● Assigned task A: Decide whether each statement agrees with the colloquium announcement, answering yes or no and quoting the words that decide it: (i) the colloquium will meet in person; (ii) Color Jet Printing yields full CMYK color models from color 3D file formats; (iii) Rhinoceros 3D gives users extensive control of color information.
● Assigned task B: Write the next part of the colloquium announcement, picking up after its final sentence.

COFAC Colloquium 56 – Friday, April 21

The College of Fine Arts and Communication will hold its COFAC Colloquium 56 on Friday, April 21, at 3:00pm on Zoom. Two sabbatical talks and a report from a DEI award will be presented.

The Zoom link may be found here (passcode Colloquium).

Joshua DeMonte
Assistant Professor | Department of Art + Design, Art History, Art Education
Color and Pattern 3D File Development in Surface Modeling

Color Jet Printing (CJP) is one of the few 3D printing processes that yields full CMYK color models from color 3D file formats. Surface modeling applications like Rhinoceros 3D allow for a variety of color formats to be generated even though the control of color information is limited. Three-dimensional patterns and architectural form are a mainstay in DeMonte’s creative process. With the advent of SubD tool sets in Rhinoceros 3D, he has begun transitioning his tessellation processes into the newly forming SubD workflows. The body of work created during DeMonte’s sabbatical demonstrates the potential of a refined color workflow used in conjunction with newly developed SubD tessellation processes. The resulting color workflow simplifies the process and increases the accessibility of generating color 3D models for broader range CAD users.

Excerpts from a dataset
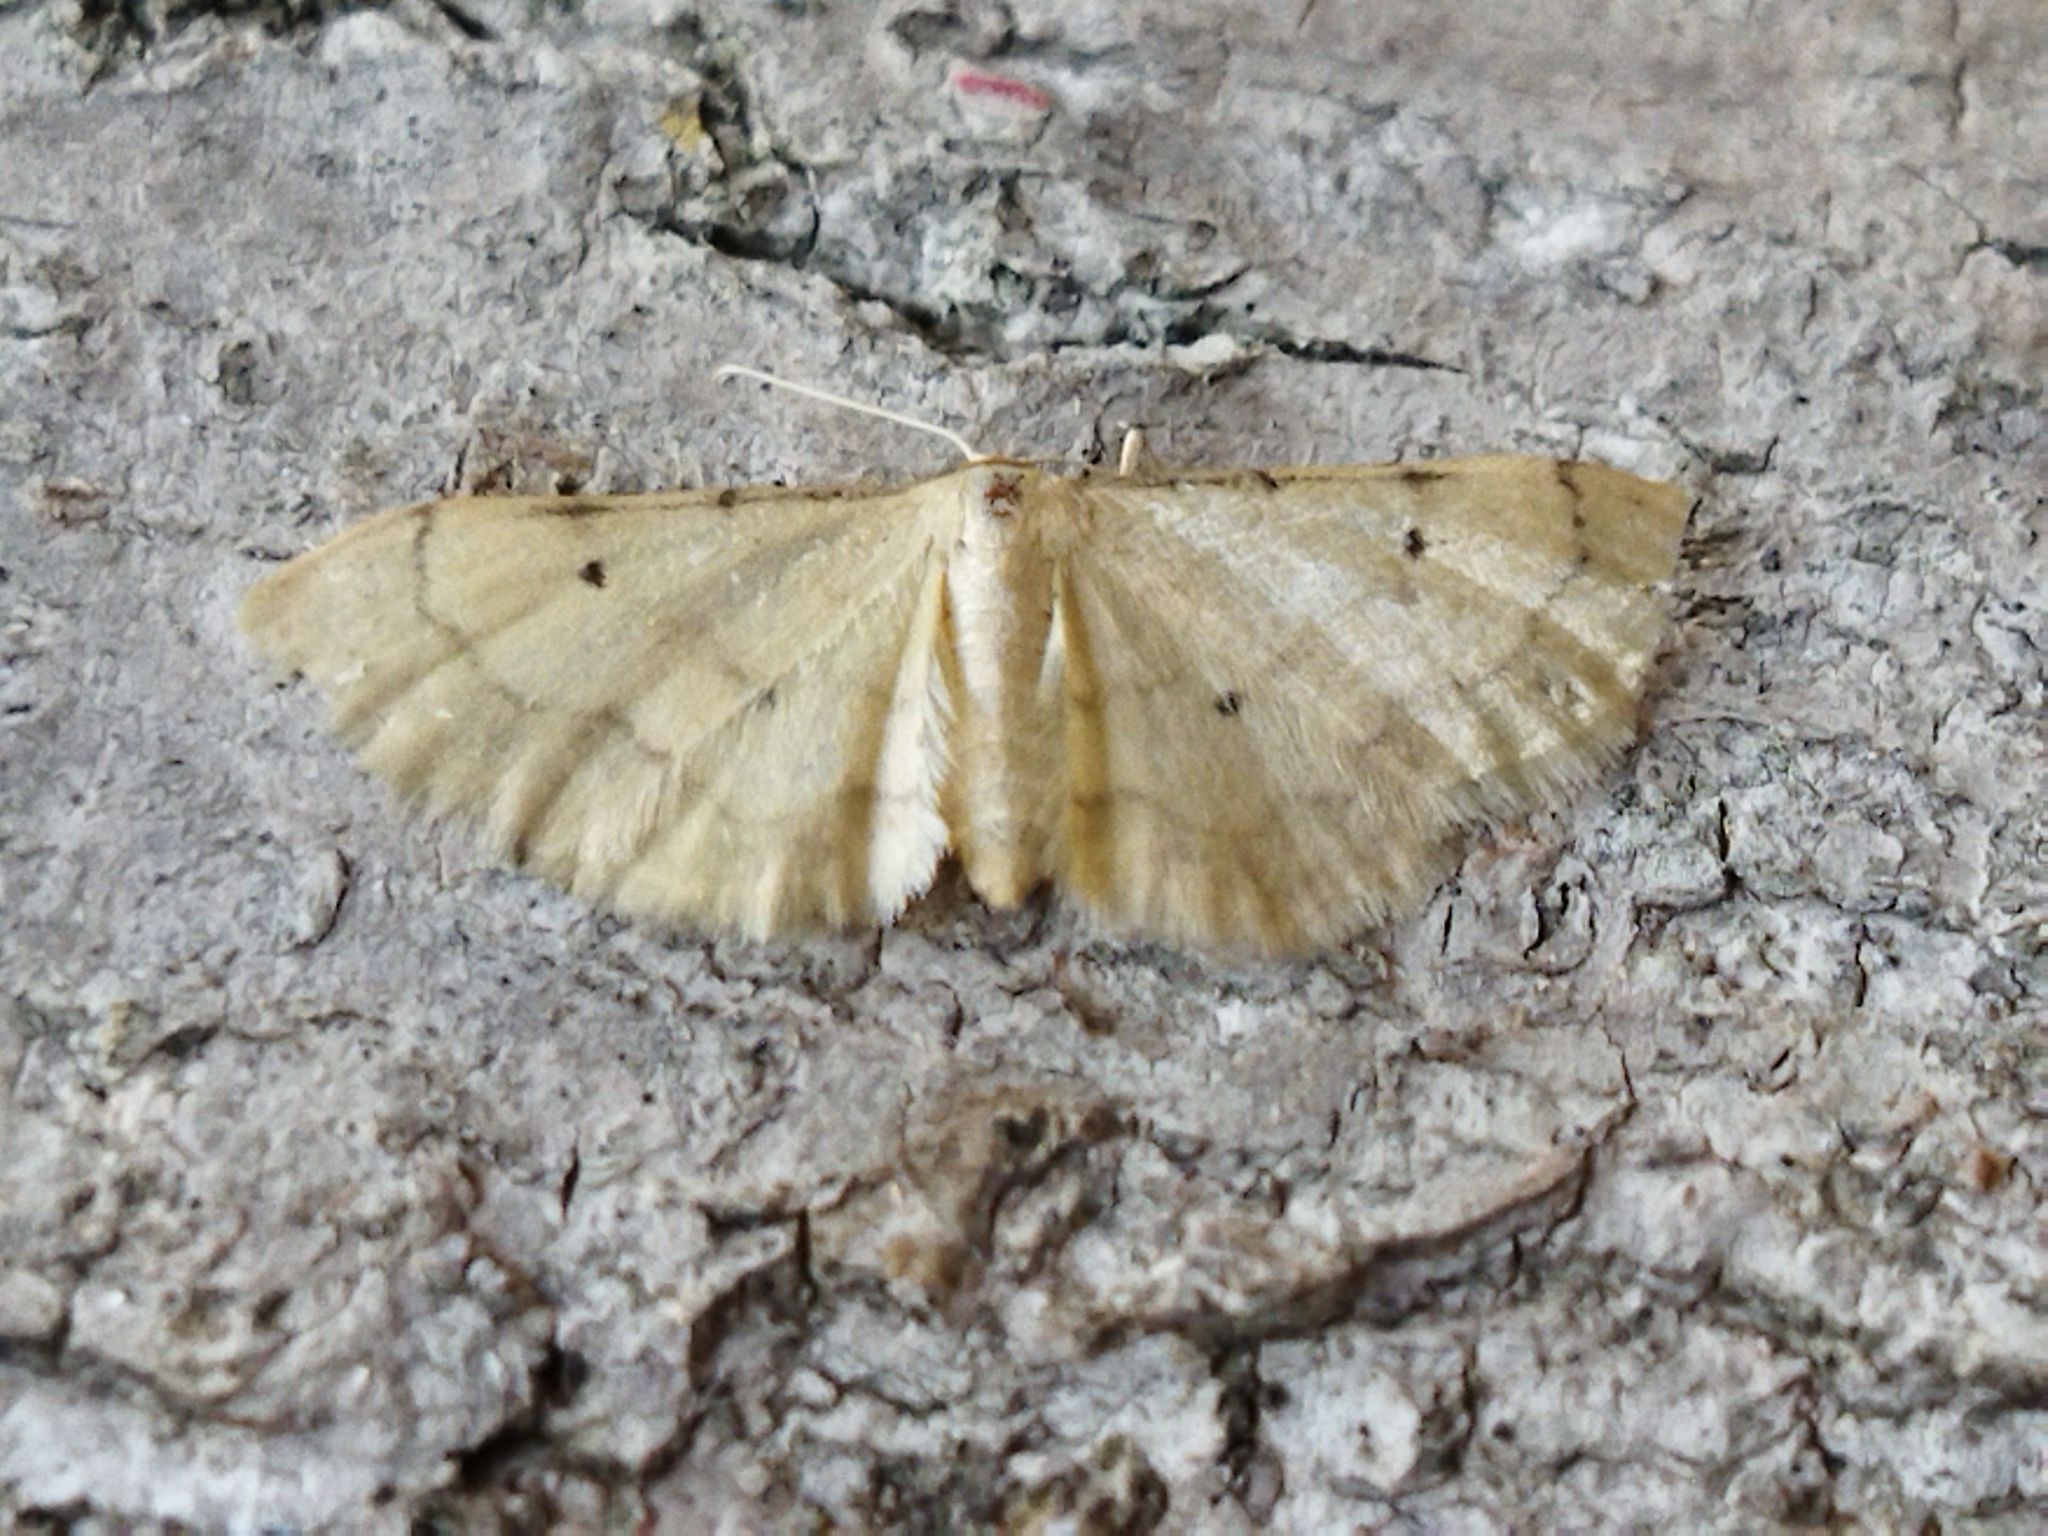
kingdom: Animalia
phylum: Arthropoda
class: Insecta
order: Lepidoptera
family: Geometridae
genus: Idaea
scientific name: Idaea politaria
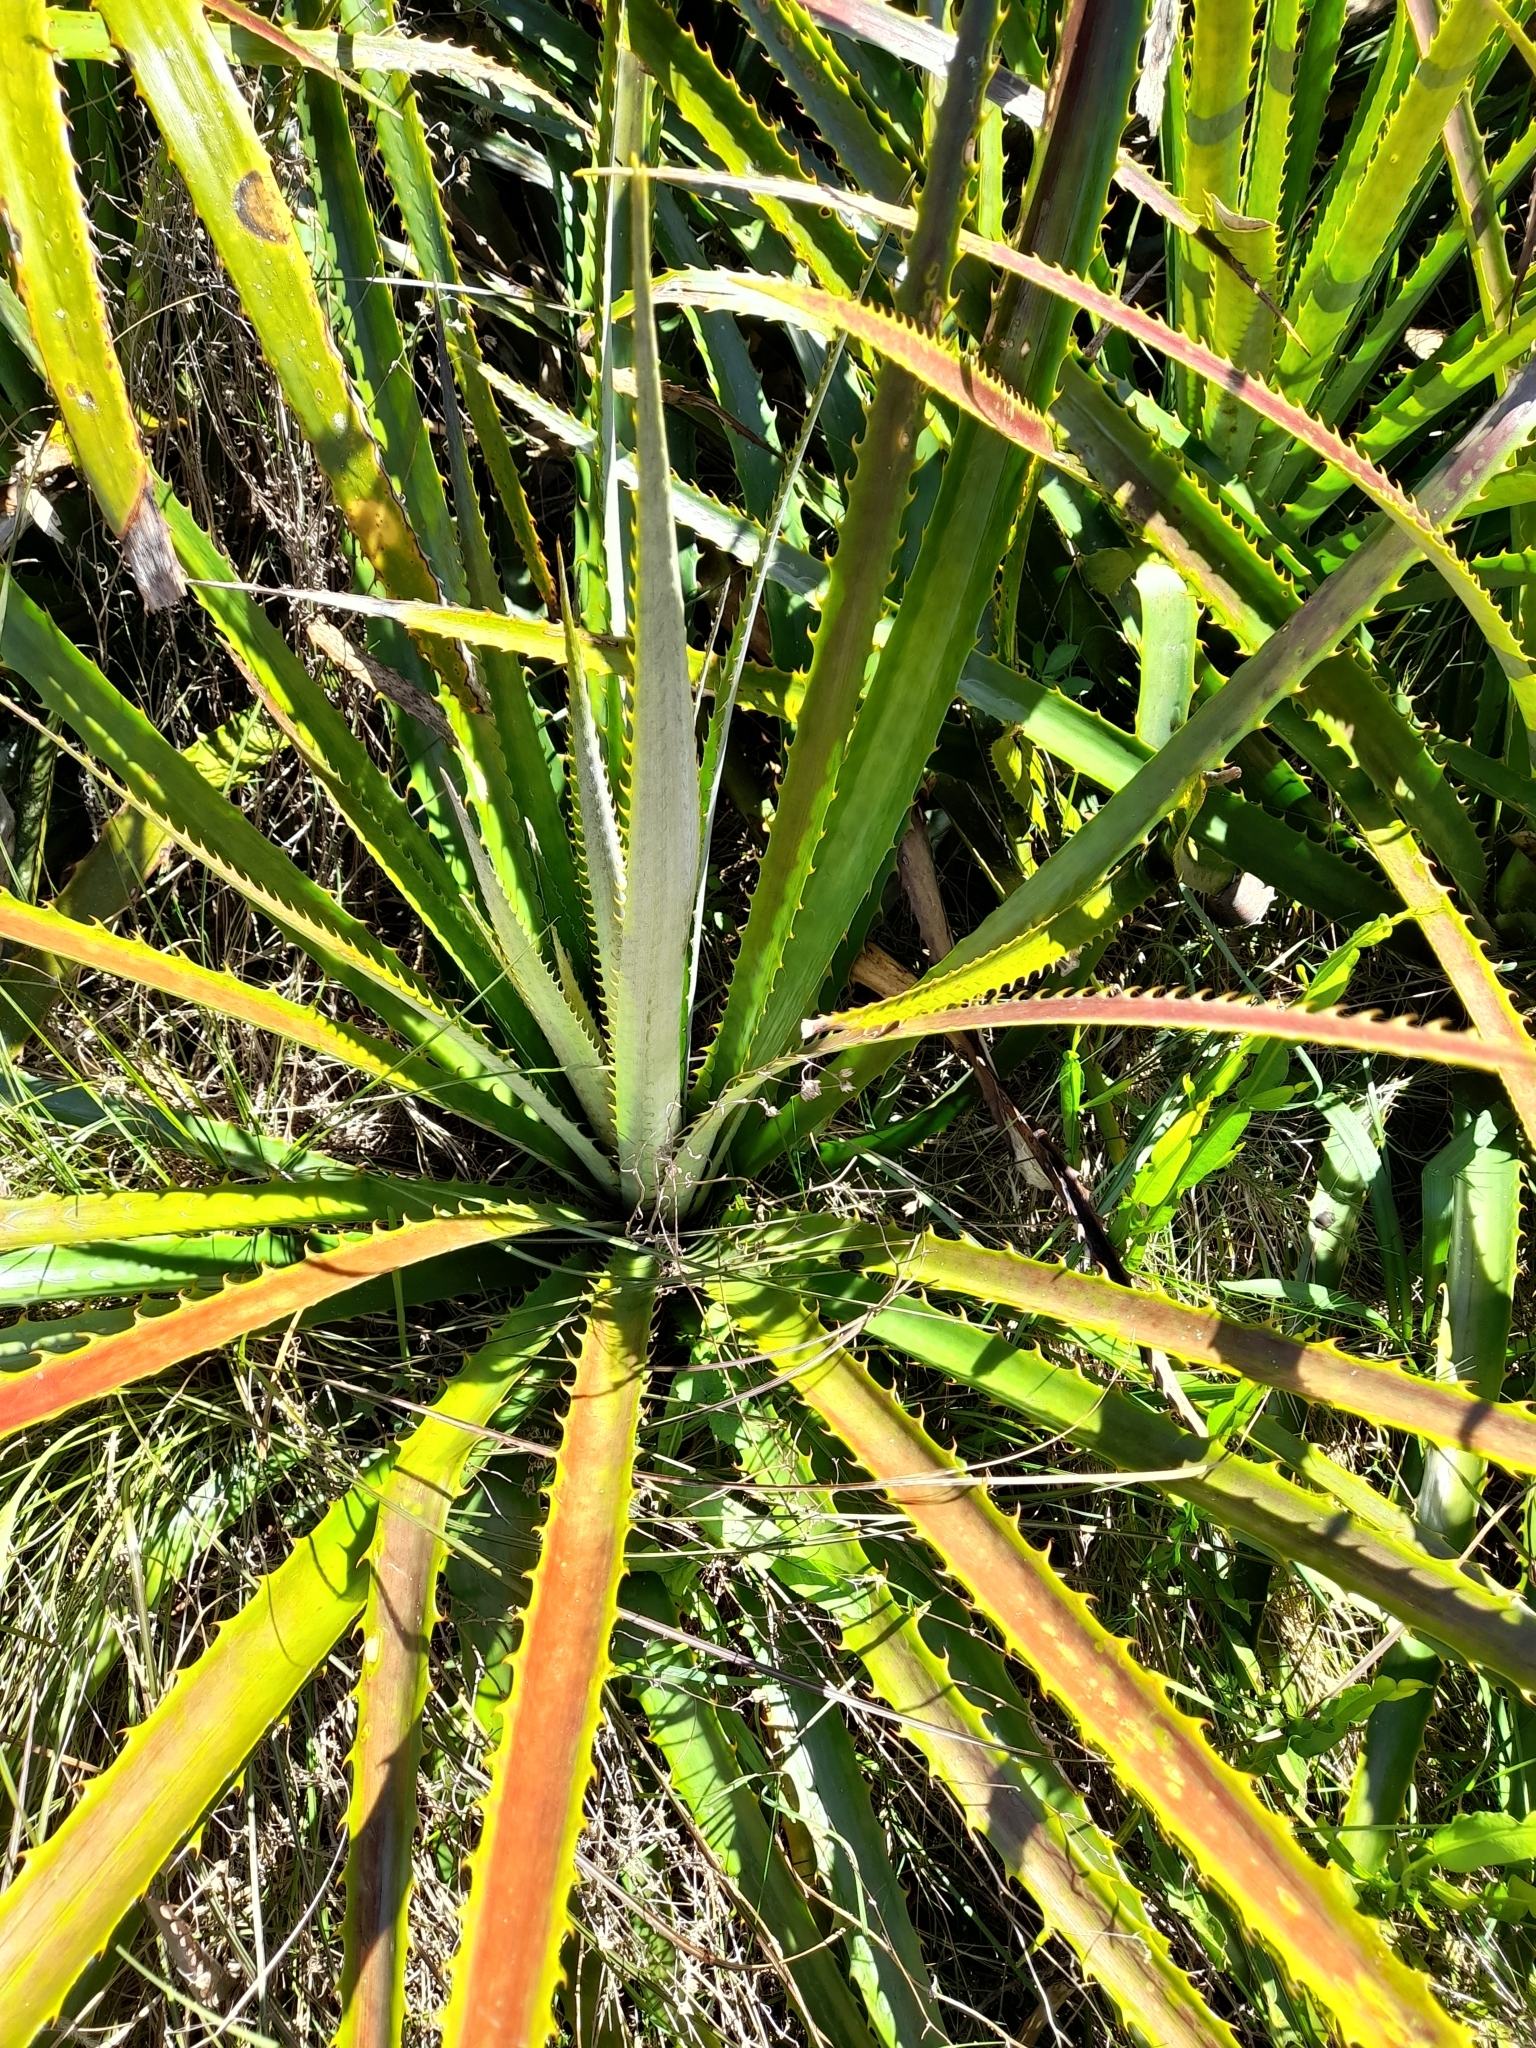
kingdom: Plantae
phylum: Tracheophyta
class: Liliopsida
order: Poales
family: Bromeliaceae
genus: Bromelia
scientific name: Bromelia antiacantha
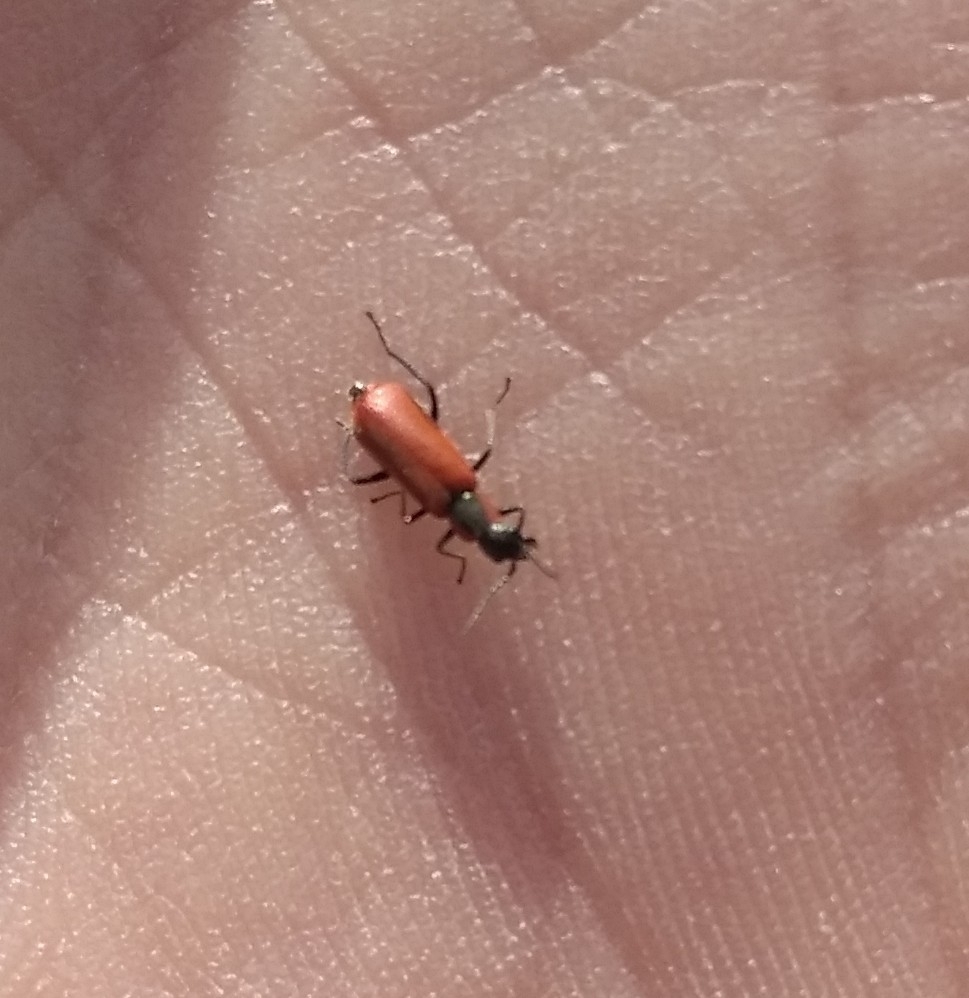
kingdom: Animalia
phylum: Arthropoda
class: Insecta
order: Coleoptera
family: Melyridae
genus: Anthocomus
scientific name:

● Answer area A:
(i) No: "at 3:00pm on Zoom"
(ii) Yes: "Color Jet Printing (CJP) is one of the few 3D printing processes that yields full CMYK color models from color 3D file formats"
(iii) No: "even though the control of color information is limited"

● Answer area B:
Stuart Stein
Professor | Department of Art + Design, Art History, Art Education
In search of Unknowing

Unknowing is a condition of openness. This unknowing in the intersubjective space of two people or people of two cultures allows others to be. This art of unknowing may enable a nurse to understand, with empathy, the actual essence of the meaning an experience has for a patient. In Stein’s process of Painting, Unknowing is the intersubjective space between artist and canvas. It is a suspension of conscious knowledge. Stein’s sabbatical work searches for the spaces with figures in space that create periods of unknowing. His sabbatical work pursued a combining of figures and space in combinations that were unexplored in past work.

Nahid Tootoonchi
Professor | Department of Art + Design, Art History, Art Education
Silas Munro Lecture and Conversation

With the support of COFAC Diversity, Equity and Inclusion funding and the Department of Art + Design, Art History, Art Education and its Graphic Design program, Silas Munro was invited for a lecture and conversation on March 31, 2022. Silas Munro engages multi-modal practices that inspire people to elevate themselves and improve society. Munro’s writing appears in Eye, Slanted, the Walker Reader, and the book W. E. B. Du Bois’s Data Portraits: Visualizing Black America. He is particularly interested in the often-unaddressed post-colonial relationship between design and marginalized communities.